Anerkannt Schutzberechtigte in Italien: Rückkehr für alleinstehende Erwachsene möglich

Alleinstehenden Erwachsenen ohne individuelle Risikofaktoren, die in Italien als Schutzberechtigte anerkannt wurden, droht bei einer Rückkehr dorthin keine mit Art. 4 der Charta der Grundrechte der Europäischen Union – GRC – unvereinbare Auf­nahmesituation. Dies entschied das Oberverwaltungsgericht Rheinland-Pfalz in Koblenz.

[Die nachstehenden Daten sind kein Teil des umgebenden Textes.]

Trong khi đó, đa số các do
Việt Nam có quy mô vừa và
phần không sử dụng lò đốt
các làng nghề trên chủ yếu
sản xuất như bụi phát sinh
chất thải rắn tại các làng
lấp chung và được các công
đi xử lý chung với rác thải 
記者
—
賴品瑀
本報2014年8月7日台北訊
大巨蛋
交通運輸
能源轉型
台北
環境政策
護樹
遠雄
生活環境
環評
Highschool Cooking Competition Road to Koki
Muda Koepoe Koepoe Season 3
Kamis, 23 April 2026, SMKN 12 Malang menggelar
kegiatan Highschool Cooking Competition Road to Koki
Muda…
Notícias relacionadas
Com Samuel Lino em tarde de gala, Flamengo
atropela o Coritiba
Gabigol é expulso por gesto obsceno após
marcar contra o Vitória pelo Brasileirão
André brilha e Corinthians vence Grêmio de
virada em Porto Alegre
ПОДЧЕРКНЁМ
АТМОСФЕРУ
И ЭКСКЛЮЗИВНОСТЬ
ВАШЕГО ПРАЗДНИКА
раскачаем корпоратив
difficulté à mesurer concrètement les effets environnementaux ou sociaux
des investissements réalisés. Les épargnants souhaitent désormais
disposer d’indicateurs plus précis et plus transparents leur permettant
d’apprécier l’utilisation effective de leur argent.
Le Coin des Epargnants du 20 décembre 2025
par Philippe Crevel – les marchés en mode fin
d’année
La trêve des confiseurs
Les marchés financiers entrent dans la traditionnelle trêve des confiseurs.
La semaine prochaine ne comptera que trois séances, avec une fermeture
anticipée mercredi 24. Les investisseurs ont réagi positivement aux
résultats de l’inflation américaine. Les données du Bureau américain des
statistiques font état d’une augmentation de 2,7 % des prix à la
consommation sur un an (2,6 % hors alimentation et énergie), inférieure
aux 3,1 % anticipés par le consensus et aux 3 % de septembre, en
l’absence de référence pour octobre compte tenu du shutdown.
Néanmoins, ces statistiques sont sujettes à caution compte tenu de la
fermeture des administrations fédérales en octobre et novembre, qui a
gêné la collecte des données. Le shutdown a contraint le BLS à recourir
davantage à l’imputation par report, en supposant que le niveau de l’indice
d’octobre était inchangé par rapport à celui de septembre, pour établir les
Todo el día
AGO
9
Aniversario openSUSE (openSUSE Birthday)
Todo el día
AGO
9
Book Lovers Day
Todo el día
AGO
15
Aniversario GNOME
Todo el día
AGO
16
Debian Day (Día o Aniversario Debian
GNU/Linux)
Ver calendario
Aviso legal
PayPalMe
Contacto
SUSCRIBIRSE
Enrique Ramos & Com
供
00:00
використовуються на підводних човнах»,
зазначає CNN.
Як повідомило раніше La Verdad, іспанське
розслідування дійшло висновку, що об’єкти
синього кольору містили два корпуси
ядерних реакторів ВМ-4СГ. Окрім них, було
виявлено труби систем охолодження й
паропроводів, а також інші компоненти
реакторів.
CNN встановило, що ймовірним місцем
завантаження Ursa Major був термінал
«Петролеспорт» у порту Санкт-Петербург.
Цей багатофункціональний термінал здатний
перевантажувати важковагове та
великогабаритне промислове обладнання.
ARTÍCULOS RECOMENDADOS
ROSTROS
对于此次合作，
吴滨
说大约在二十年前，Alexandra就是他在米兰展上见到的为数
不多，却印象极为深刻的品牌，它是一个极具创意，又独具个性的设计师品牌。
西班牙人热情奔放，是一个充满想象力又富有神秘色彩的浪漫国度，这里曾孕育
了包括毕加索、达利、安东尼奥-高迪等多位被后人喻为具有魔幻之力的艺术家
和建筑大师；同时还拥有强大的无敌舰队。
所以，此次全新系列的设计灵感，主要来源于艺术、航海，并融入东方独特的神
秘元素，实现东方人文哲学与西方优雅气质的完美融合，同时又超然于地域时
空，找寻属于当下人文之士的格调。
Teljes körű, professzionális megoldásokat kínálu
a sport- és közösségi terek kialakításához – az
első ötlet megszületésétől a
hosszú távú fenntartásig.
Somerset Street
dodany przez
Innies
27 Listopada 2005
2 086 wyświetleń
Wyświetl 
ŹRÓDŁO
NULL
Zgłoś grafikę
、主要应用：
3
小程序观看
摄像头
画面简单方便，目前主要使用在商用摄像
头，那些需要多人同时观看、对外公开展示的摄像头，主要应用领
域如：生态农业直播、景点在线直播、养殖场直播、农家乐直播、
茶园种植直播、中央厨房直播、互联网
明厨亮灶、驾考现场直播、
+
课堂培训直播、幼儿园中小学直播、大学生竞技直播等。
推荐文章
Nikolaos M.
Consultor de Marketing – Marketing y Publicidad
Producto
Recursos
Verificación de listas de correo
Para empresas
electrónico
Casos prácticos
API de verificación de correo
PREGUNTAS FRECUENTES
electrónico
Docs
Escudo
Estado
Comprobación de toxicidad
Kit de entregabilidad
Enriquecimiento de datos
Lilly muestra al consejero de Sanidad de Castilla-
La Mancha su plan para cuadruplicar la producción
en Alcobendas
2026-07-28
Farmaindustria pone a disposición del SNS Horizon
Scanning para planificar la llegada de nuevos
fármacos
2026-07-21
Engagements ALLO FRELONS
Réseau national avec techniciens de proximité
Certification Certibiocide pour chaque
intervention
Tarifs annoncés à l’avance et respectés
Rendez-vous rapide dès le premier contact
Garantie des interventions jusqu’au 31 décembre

Die Klägerin, eine junge Frau somalischer Staatsangehörigkeit, reiste Ende 2017 u. a. über Italien nach Deutschland ein und stellte einen Asylantrag. Nach erfolglosem Abschluss des Verfahrens wurde die Klägerin nach Italien überstellt, reiste nur wenige Wochen später erneut nach Deutschland ein und stellte einen weiteren Asylantrag. Das Bundesamt für Migration und Flüchtlinge lehnte ihren Antrag als unzulässig ab und drohte ihr die Abschiebung nach Italien an, nachdem die italienischen Behörden mit­geteilt hatten, dass der Klägerin bereits in Italien der subsidiäre Schutzstatus zuerkannt worden ist. Ihre hiergegen erhobene Klage blieb vor dem Verwaltungsgericht Trier ohne Erfolg. Zur Begründung ihrer Berufung machte sie im Wesentlichen geltend, dass ihr im Falle der Rückkehr nach Italien die ernsthafte Gefahr einer unmenschlichen oder erniedrigenden Behandlung drohe. Das Oberverwaltungsgericht wies die Berufung zurück.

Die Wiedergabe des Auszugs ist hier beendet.